A capital gain occurs when you sell something for more than it was worth when you acquired it. Capital Gains Tax (CGT) was first introduced in 1965 and is charged on gains realised on the disposal of assets. This includes any occasion when the beneficial ownership of part or all of an asset is transferred from one person to another (usually excluding transfers between married partners and registered civil partners). Examples include sales, gifts, and exchanges but the death of an individual is not treated as a disposal for CGT purposing. Typical assets are investments, land and other tangible items of wealth like works of art, but also include intangible items of wealth like the goodwill of a business.
The capital gain is broadly the difference between the disposal proceeds and the cost of acquiring the asset. In some circumstances, the market value of the asset at the time of acquisition/disposal is used.
Capital Gains Tax (CGT) is one of those taxes that tends to cause people little concern until they dispose of assets of a value above their annual exemption, currently £11,100 a year.
It is worth noting that over recent years the amount of revenue HMRC has raised through CGT has been rising. In addition, the number of people who have found they are liable to pay this tax has increased also. This is similar to Inheritance Tax (IHT) receipts and the number of people falling into the IHT bracket.
Figures for the 2014-15 tax year show that capital gains liabilities of UK taxpayers increased by 25% to £6.9bn from the previous year’s figure of £5.5bn. The total number of capital gains taxpayers also increased by 13 per cent over this period, up to 242,000 from 214,000. That is expected to have increased when the 2015-16 figures are published.
HMRC stated that rises are likely to be related to increases in house prices, the number of house transactions and the prices of equities since the previous year, which will have led to an increase in the value of chargeable gains – as CGT is charged on the profits made when certain assets are sold or transferred.

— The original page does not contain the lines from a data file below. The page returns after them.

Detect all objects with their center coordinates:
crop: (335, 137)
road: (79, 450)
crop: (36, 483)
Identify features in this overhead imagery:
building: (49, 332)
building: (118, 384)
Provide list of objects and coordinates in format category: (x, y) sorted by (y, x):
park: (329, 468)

In April 2016, the capital gains tax rates were cut by 8 per cent for shares within funds, and now stand at 20 per cent for the higher rate band and 10 per cent for the basic rate, excluding gains on buy to let property or second homes. CGT is clearly affecting more and more people and anyone planning to sell second homes, shares andother investments in the years ahead, should bear this in mind.

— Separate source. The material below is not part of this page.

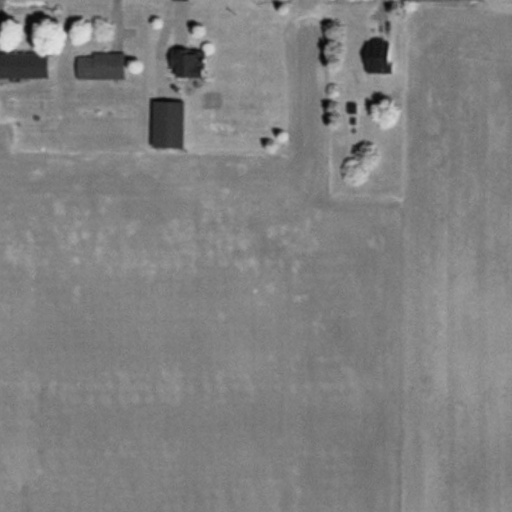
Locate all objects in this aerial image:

There are various reliefs and exemptions which may reduce the amount of CGT to be paid – alongside the annual exemption amount, normally there is no CGT liability on the disposal of a person’s main or only home, for example.
Through selected investments and structured disposal of assets, it is possible to reduce the potential liability but it requires careful financial planning to maximise exemptions and tax wrappers such as ISAs. Ideally, investors should be aspiring to pay CGT over income tax, because of the lower rate of tax payable.